━━ The input ━━
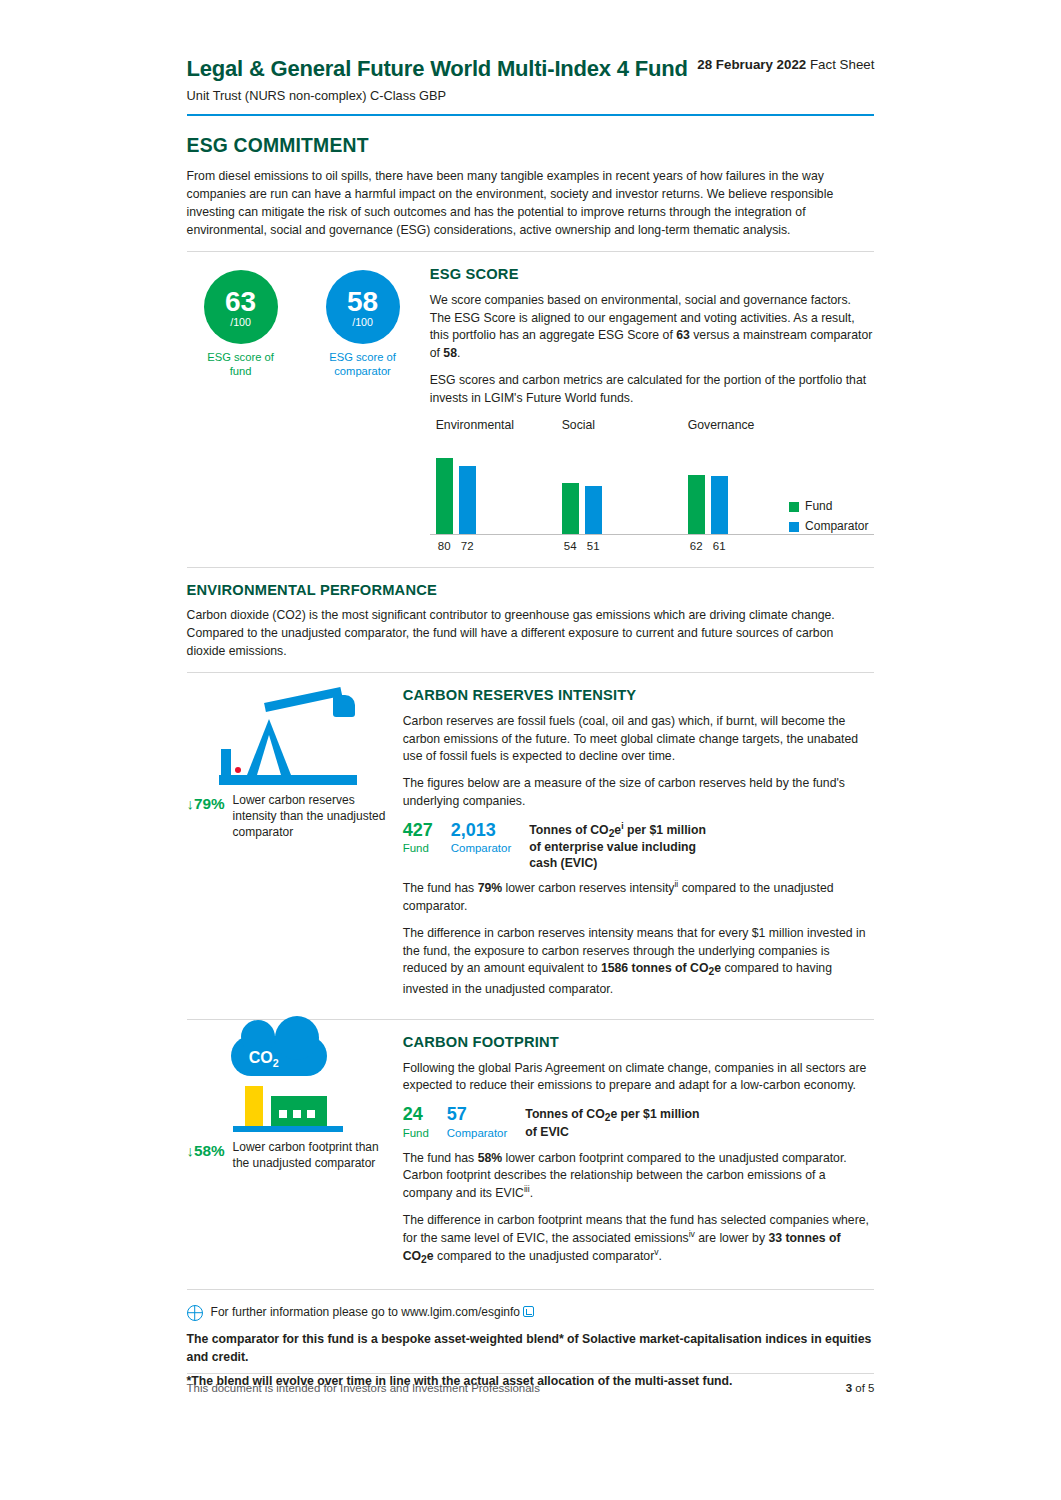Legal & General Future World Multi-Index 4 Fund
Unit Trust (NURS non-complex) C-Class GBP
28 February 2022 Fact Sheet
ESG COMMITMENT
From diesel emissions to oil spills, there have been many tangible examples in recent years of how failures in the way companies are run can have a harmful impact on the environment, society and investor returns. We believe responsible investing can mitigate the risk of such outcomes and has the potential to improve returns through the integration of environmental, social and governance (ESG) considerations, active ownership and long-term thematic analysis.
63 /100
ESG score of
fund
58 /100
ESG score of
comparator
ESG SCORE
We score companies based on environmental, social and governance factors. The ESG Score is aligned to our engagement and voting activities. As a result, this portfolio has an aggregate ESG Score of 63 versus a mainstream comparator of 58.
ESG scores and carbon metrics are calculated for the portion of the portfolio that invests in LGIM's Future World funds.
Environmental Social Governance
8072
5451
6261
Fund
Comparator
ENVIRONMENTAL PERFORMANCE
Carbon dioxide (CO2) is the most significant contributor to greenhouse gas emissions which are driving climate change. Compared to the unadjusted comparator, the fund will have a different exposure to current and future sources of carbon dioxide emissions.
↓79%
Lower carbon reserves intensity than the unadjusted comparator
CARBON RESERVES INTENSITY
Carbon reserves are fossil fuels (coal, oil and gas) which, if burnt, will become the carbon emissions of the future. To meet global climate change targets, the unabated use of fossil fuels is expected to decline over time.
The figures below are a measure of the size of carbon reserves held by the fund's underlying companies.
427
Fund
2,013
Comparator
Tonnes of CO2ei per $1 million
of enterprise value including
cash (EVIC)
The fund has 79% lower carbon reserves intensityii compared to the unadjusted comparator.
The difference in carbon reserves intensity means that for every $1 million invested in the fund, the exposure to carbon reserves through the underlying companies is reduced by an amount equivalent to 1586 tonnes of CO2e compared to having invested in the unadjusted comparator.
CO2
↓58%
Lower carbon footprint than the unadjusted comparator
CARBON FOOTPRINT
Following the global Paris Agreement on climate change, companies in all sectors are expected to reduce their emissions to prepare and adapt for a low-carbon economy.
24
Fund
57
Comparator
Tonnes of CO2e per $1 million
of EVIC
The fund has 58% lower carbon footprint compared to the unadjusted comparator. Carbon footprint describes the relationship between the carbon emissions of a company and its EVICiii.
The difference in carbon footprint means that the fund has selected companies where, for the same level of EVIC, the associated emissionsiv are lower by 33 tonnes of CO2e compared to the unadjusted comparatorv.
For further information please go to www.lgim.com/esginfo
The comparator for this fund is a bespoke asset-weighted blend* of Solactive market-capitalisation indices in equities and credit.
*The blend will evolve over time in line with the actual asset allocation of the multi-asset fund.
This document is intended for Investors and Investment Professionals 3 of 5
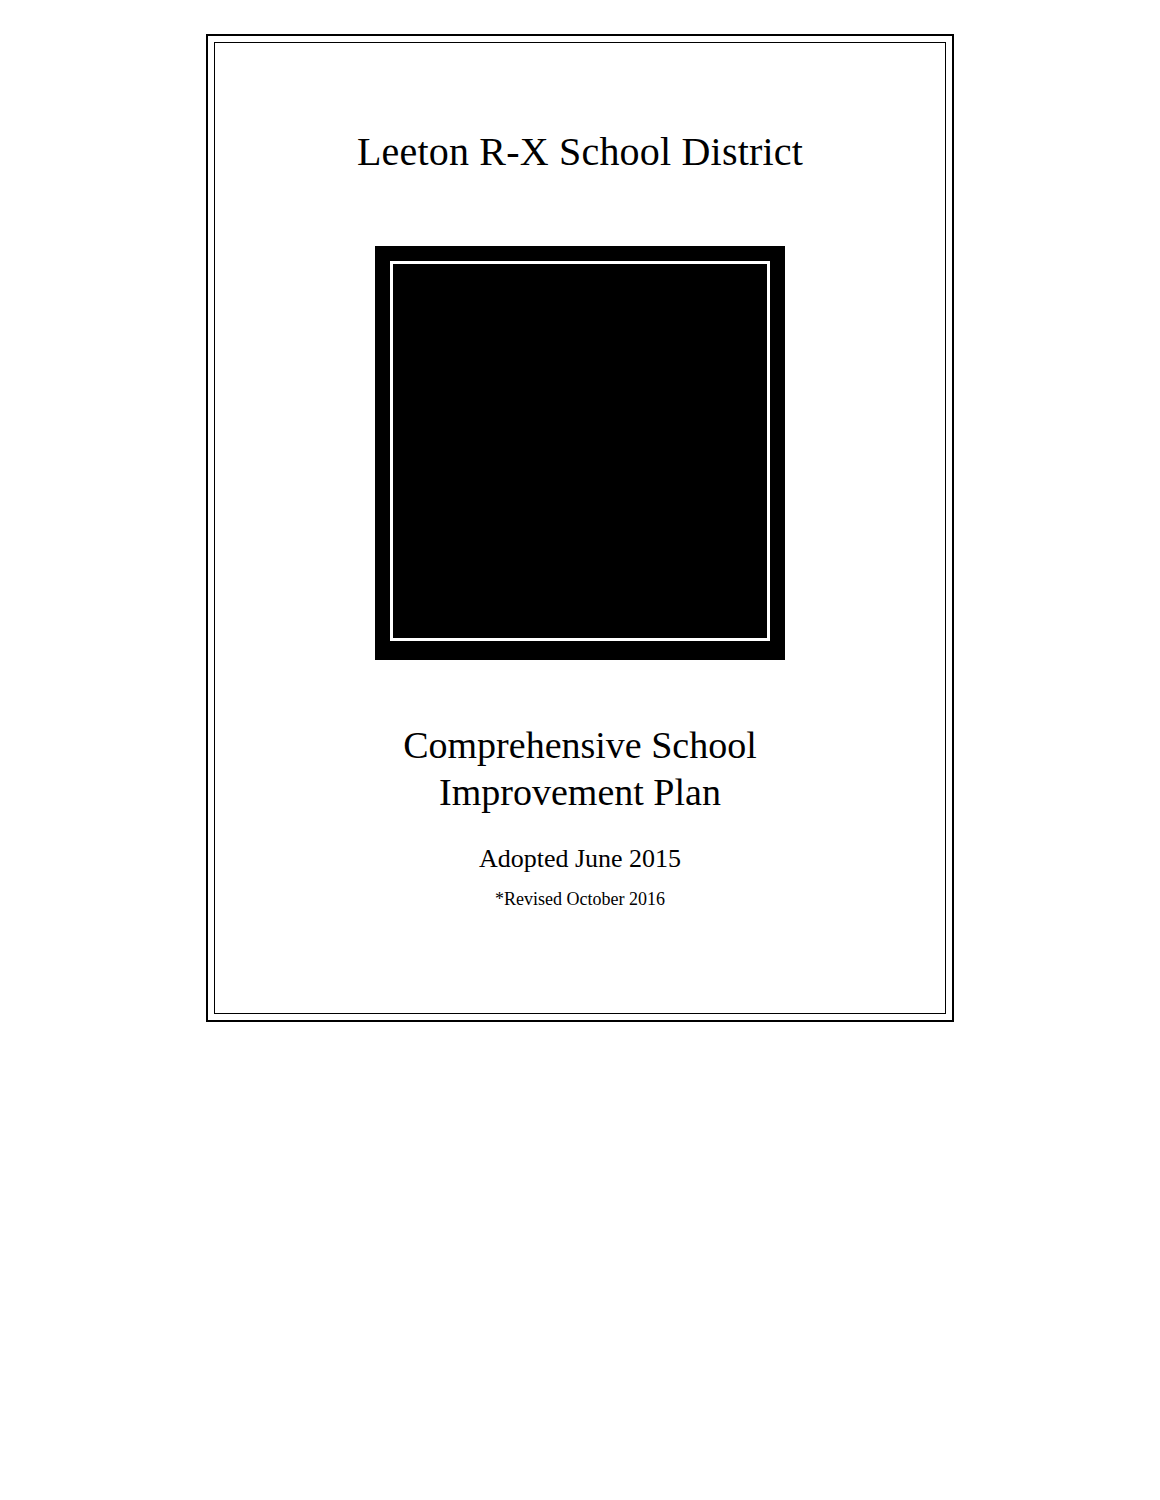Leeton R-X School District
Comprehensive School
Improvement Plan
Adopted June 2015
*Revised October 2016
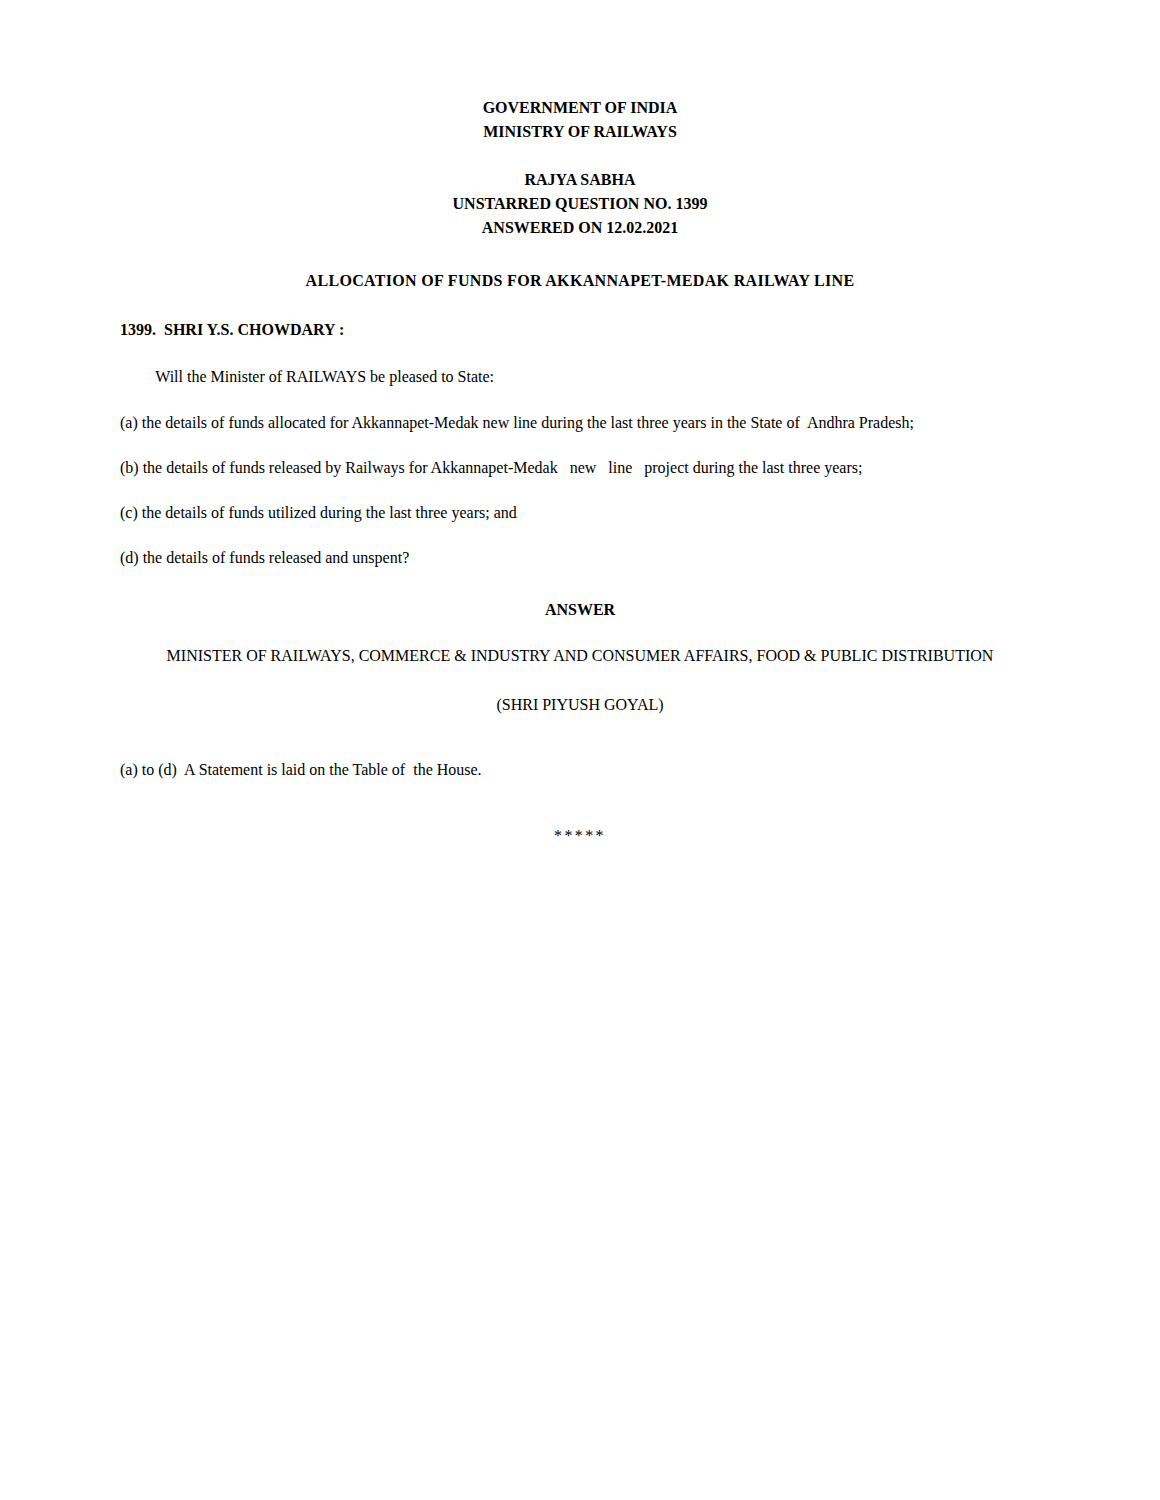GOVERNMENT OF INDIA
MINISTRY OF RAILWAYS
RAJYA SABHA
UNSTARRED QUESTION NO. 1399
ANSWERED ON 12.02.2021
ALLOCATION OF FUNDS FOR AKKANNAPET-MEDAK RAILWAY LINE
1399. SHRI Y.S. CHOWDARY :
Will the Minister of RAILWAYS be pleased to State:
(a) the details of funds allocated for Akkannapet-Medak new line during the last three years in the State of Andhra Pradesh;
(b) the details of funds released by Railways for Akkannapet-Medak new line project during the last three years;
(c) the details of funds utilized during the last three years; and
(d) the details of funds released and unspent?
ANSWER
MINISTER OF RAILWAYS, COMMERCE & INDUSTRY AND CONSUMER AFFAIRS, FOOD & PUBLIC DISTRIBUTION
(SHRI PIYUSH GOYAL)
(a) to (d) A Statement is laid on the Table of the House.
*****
━━━
Task item - A word-for-word copy of the records above is needed, pictures excluded.

Expected answer -
Legal & General Future World Multi-Index 4 Fund
Unit Trust (NURS non-complex) C-Class GBP
28 February 2022 Fact Sheet
ESG COMMITMENT
From diesel emissions to oil spills, there have been many tangible examples in recent years of how failures in the way companies are run can have a harmful impact on the environment, society and investor returns. We believe responsible investing can mitigate the risk of such outcomes and has the potential to improve returns through the integration of environmental, social and governance (ESG) considerations, active ownership and long-term thematic analysis.
63 /100
ESG score of
fund
58 /100
ESG score of
comparator
ESG SCORE
We score companies based on environmental, social and governance factors. The ESG Score is aligned to our engagement and voting activities. As a result, this portfolio has an aggregate ESG Score of 63 versus a mainstream comparator of 58.
ESG scores and carbon metrics are calculated for the portion of the portfolio that invests in LGIM's Future World funds.
Environmental Social Governance
8072
5451
6261
Fund
Comparator
ENVIRONMENTAL PERFORMANCE
Carbon dioxide (CO2) is the most significant contributor to greenhouse gas emissions which are driving climate change. Compared to the unadjusted comparator, the fund will have a different exposure to current and future sources of carbon dioxide emissions.
↓79%
Lower carbon reserves intensity than the unadjusted comparator
CARBON RESERVES INTENSITY
Carbon reserves are fossil fuels (coal, oil and gas) which, if burnt, will become the carbon emissions of the future. To meet global climate change targets, the unabated use of fossil fuels is expected to decline over time.
The figures below are a measure of the size of carbon reserves held by the fund's underlying companies.
427
Fund
2,013
Comparator
Tonnes of CO2ei per $1 million
of enterprise value including
cash (EVIC)
The fund has 79% lower carbon reserves intensityii compared to the unadjusted comparator.
The difference in carbon reserves intensity means that for every $1 million invested in the fund, the exposure to carbon reserves through the underlying companies is reduced by an amount equivalent to 1586 tonnes of CO2e compared to having invested in the unadjusted comparator.
CO2
↓58%
Lower carbon footprint than the unadjusted comparator
CARBON FOOTPRINT
Following the global Paris Agreement on climate change, companies in all sectors are expected to reduce their emissions to prepare and adapt for a low-carbon economy.
24
Fund
57
Comparator
Tonnes of CO2e per $1 million
of EVIC
The fund has 58% lower carbon footprint compared to the unadjusted comparator. Carbon footprint describes the relationship between the carbon emissions of a company and its EVICiii.
The difference in carbon footprint means that the fund has selected companies where, for the same level of EVIC, the associated emissionsiv are lower by 33 tonnes of CO2e compared to the unadjusted comparatorv.
For further information please go to www.lgim.com/esginfo
The comparator for this fund is a bespoke asset-weighted blend* of Solactive market-capitalisation indices in equities and credit.
*The blend will evolve over time in line with the actual asset allocation of the multi-asset fund.
This document is intended for Investors and Investment Professionals 3 of 5
Leeton R-X School District
Comprehensive School
Improvement Plan
Adopted June 2015
*Revised October 2016
GOVERNMENT OF INDIA
MINISTRY OF RAILWAYS
RAJYA SABHA
UNSTARRED QUESTION NO. 1399
ANSWERED ON 12.02.2021
ALLOCATION OF FUNDS FOR AKKANNAPET-MEDAK RAILWAY LINE
1399. SHRI Y.S. CHOWDARY :
Will the Minister of RAILWAYS be pleased to State:
(a) the details of funds allocated for Akkannapet-Medak new line during the last three years in the State of Andhra Pradesh;
(b) the details of funds released by Railways for Akkannapet-Medak new line project during the last three years;
(c) the details of funds utilized during the last three years; and
(d) the details of funds released and unspent?
ANSWER
MINISTER OF RAILWAYS, COMMERCE & INDUSTRY AND CONSUMER AFFAIRS, FOOD & PUBLIC DISTRIBUTION
(SHRI PIYUSH GOYAL)
(a) to (d) A Statement is laid on the Table of the House.
*****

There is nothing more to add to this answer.